### WHAT TO DO
Reproduce the entries beneath exactly, without their images.

*** Opening PROVIDED MATERIAL ***

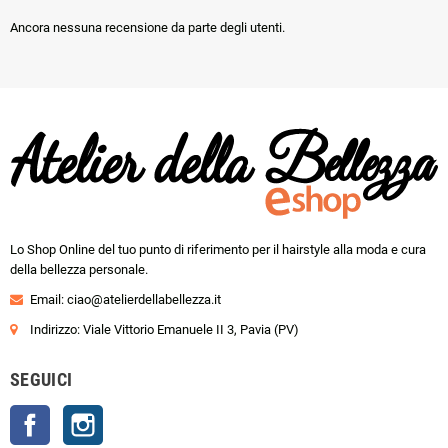
Ancora nessuna recensione da parte degli utenti.
Lo Shop Online del tuo punto di riferimento per il hairstyle alla moda e cura
della bellezza personale.
Email:
ciao@atelierdellabellezza.it
Indirizzo: Viale Vittorio Emanuele II 3, Pavia (PV)
SEGUICI
Facebook
Instagram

*** Closing PROVIDED MATERIAL ***

### RESPONSE BELOW
Ancora nessuna recensione da parte degli utenti.
Lo Shop Online del tuo punto di riferimento per il hairstyle alla moda e cura
della bellezza personale.
Email:
ciao@atelierdellabellezza.it
Indirizzo: Viale Vittorio Emanuele II 3, Pavia (PV)
SEGUICI
Facebook
Instagram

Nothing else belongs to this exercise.